Guerra na Europa

Depois de uma terrível pandemia que durante os últimos dois anos contagiou aproximadamente 3.200.000 portugueses e provocou 21.000 mortos

e que no mundo inteiro atingiu 424.000.000 de pessoas e quase 6.000.000 mortos, eis que surge uma nova variante do vírus Sars-CoV-2 – Ómicron - muito mais contagiosa, mas muito menos agressiva, anunciando a aproximação do restabelecimento da normalidade do quotidiano da vida das pessoas.

A par desta boa notícia, foram vindo ao de cima, progressivamente, as primeiras consequências das várias paragens e confinamentos que os momentos mais graves da pandemia provocaram.

Para além das consequências relacionadas com cuidados de saúde que ficaram adiados, de aprendizagens ao nível académico não realizadas, também ao nível económico se começou a sentir o profundo desequilíbrio entre a oferta e a procura, seja de bens de consumo, seja de bens duradoiros.

Na verdade, os diferentes períodos de paragem da actividade económica, sobretudo a industrial, provocaram queda de produção agravada pela paralisação dos meios logísticos em virtude da imobilização dos meios de transporte.

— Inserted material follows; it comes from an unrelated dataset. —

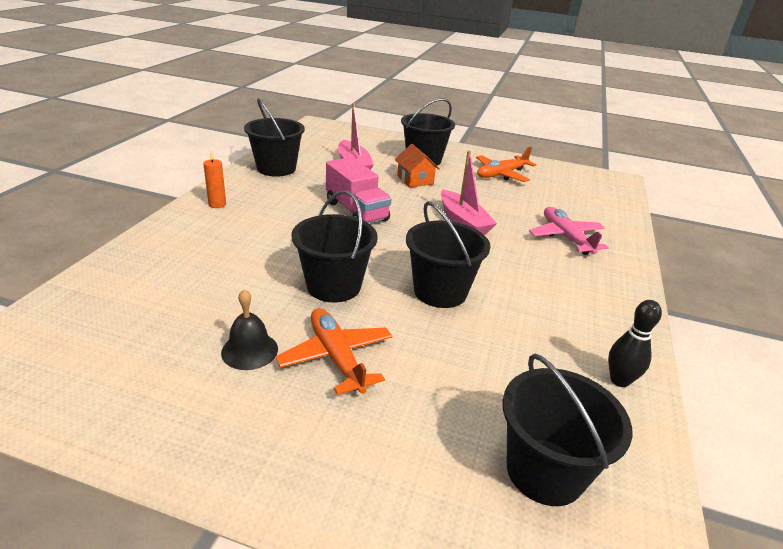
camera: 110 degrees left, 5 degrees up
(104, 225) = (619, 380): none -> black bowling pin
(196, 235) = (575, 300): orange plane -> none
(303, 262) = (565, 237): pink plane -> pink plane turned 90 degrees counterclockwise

As cadeias de produção viram-se, assim, confrontadas, com falta de produtos necessários à fabricação, evidenciando-se a dos semicondutores, assim como com o aumento significativo dos custos de produção em consequência da subida dos preços do gás, do petróleo e da electricidade.

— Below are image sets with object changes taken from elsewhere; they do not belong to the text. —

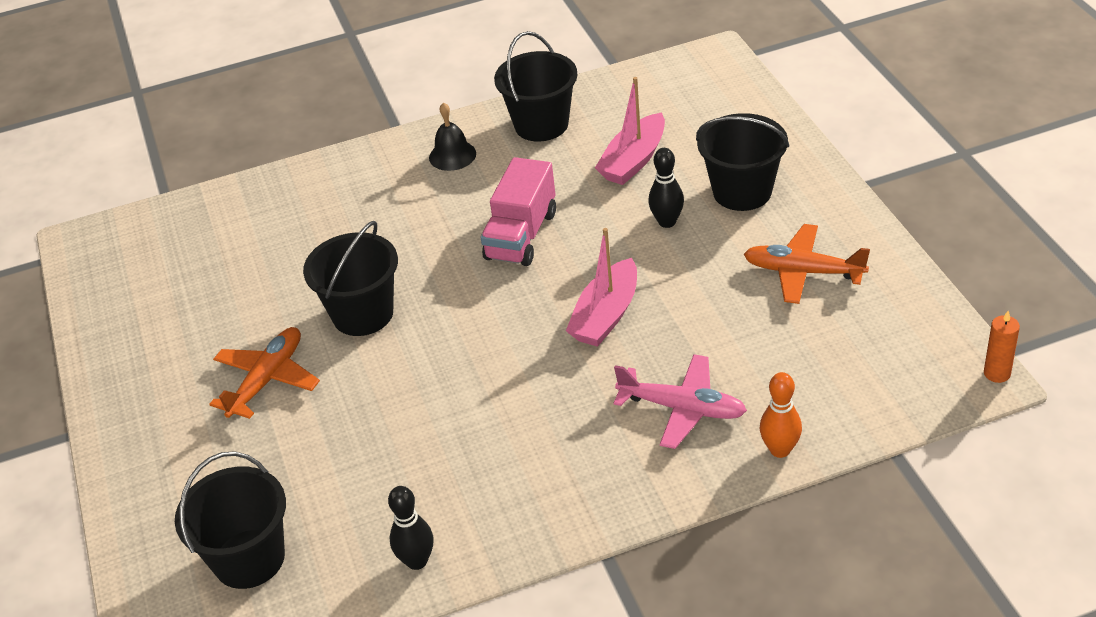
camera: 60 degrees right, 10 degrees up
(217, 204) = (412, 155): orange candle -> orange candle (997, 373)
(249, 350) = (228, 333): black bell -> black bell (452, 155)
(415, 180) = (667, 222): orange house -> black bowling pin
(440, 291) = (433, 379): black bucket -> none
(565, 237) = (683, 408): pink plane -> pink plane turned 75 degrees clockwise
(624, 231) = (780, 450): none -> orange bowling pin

Por outro lado, o consumo disparou, não só em consequência da prolongada contenção a que os diferentes confinamentos obrigaram, como pela política fortemente expansionista promovida pelos estados e pelos bancos centrais com taxas de juro negativas e enormes subvenções.

Como consequência directa deste desequilíbrio entre oferta e procura, reapareceu a já esquecida inflacção dos anos setenta e oitenta, agravada pela crise energética entretanto aparecida, decorrente não só do aumento do consumo, como também, do fecho das centrais térmicas a carvão e, no caso português, pela paragem da produção hídrica em consequência da seca que nos encontramos a viver.

Com inflacção a ultrapassar os 5,0 %, ameaçando mesmo, num horizonte próximo, sobre o efeito da crise energética, poder atingir os dois dígitos, não restará ao Banco Central Europeu outra medida que não seja reduzir, progressivamente, a cedência de liquidez ao mercado (Quantitative easing), assim como, aumentar as taxas de juro.

Péssimas notícias para Portugal, país fortemente endividado, que tem conseguido equilibrar as suas contas públicas à custa desta política do BCE, assim como, péssima também, para muitas empresas e para muitos portugueses que, em situação de dívida elevada, serão agora confrontados com custos a que não estão habituados.

Se já não eram poucas as preocupações decorrentes desta situação de desequilíbrio do mercado e inflacção associada, acrescida da perigosa luta pela hegemonia económica e tecnológica entre Estados Unidos e China, assistimos agora, em plena Europa, a uma escalada assustadora de ameaça de guerra entre Rússia e Ucrânia, iminente a todo o momento.

No seguimento do desmoronamento da antiga URSS e da adesão à democracia de muitos dos estados dessa antiga união, a aproximação geográfica da democracia aos restantes estados autocráticos despertou nos seus responsáveis reacções desesperadas de sobrevivência face ao potencial contágio que tal aproximação possa vir a espoletar. Bielorrússia e Rússia são exemplos flagrantes de estados cujos responsáveis políticos tentam, desesperadamente, lutar contra os ventos da história.

Sendo certo que em Outubro de 1962, também o presidente dos Estados Unidos da América, John Kennedy, tenha entendido a instalação de mísseis nucleares Soviéticos em Cuba, como um acto de guerra contra os Estados Unidos obrigando à sua retirada, no caso presente, a adesão da Ucrânia à NATO não teve lugar, assim como não terá lugar qualquer intervenção de sua parte.

A desejada invasão da Ucrânia por parte da Rússia representará, isso sim, a nostalgia pelo seu passado imperial e seu ressurgimento, a par da preocupação com a possibilidade da conquista da democracia pelos seus amordaçados povos.

A História tem demonstrado a tragédia a que o desespero de ditadores muitas vezes conduz.

Assim a diplomacia consiga aplacar a inconsciência de tiranos que vêm pondo em sobressalto milhões de europeus.